THE BEGINNING

Ever since I started working for the University of Colorado, I am constantly amazed at the things our hardware is able to accomplish. One of the founding scientist who helped create the Cassini instrument was right across the hall from my office, and ever since it was deployed we've been enjoying the amazing images it has been providing from Saturn. 


The latest images are of a quintet of Saturn's moons that came together in the Cassini spacecraft's field of view for this photo.  This image looks toward the sunlit side of the rings from just above the ringplane. 


Rhea is closest to Cassini from this point of view. The rings are beyond Rhea and Mimas. Enceladus is beyond the rings.

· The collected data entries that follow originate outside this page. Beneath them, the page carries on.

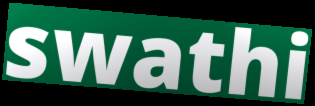
swathi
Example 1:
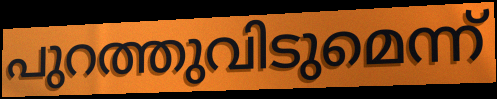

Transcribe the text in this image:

പുറത്തുവിടുമെന്ന്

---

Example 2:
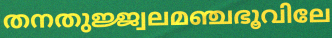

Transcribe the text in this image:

തനതുജ്ജ്വലമഞ്ചഭൂവിലേ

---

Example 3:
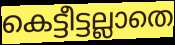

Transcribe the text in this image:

കെട്ടീട്ടല്ലാതെ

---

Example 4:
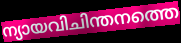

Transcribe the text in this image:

ന്യായവിചിന്തനത്തെ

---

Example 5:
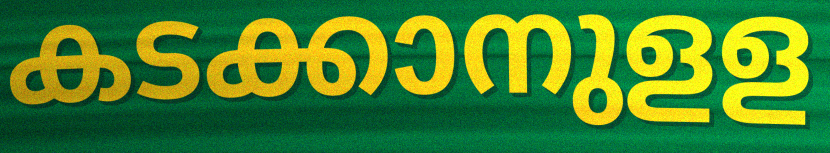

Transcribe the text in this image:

കടക്കാനുളള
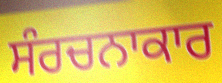
ਸੰਰਚਨਾਕਾਰ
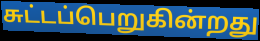
சுட்டப்பெறுகின்றது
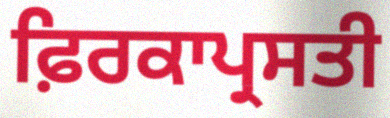
ਫ਼ਿਰਕਾਪ੍ਰਸਤੀ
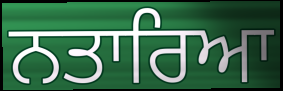
ਨਤਾਰਿਆ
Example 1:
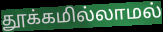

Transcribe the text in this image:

தூக்கமில்லாமல்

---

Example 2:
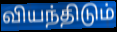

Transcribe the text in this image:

வியந்திடும்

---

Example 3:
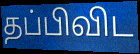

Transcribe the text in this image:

தப்பிவிட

Janus (179 kilometers, or 111 miles across) is on the far left. Pandora (81 kilometers, or 50 miles across) orbits between the A ring and the thin F ring near the middle of the image. 



Brightly reflective Enceladus (504 kilometers, or 313 miles across) appears above the center of the image. 


Saturn's second largest moon, Rhea (1,528 kilometers, or 949 miles across), is bisected by the right edge of the image. 


The smaller moon Mimas (396 kilometers, or 246 miles across) can be seen beyond Rhea also on the right side of the image.
This image was captured with the Cassini spacecraft narrow-angle camera on July 29, 2011, at a distance of approximately 1.1 million kilometers (684,000 miles) from Rhea.


NASA's The Jet Propulsion Laboratory, a division of the California Institute of Technology in Pasadena, manages the Cassini-Huygensmission for NASA's Science Mission Directorate, Washington, D.C. 


The Cassini orbiter and its two onboard cameras were designed, developed and assembled at JPL. The imaging operations center is based at the Space Science Institute in Boulder, Colo.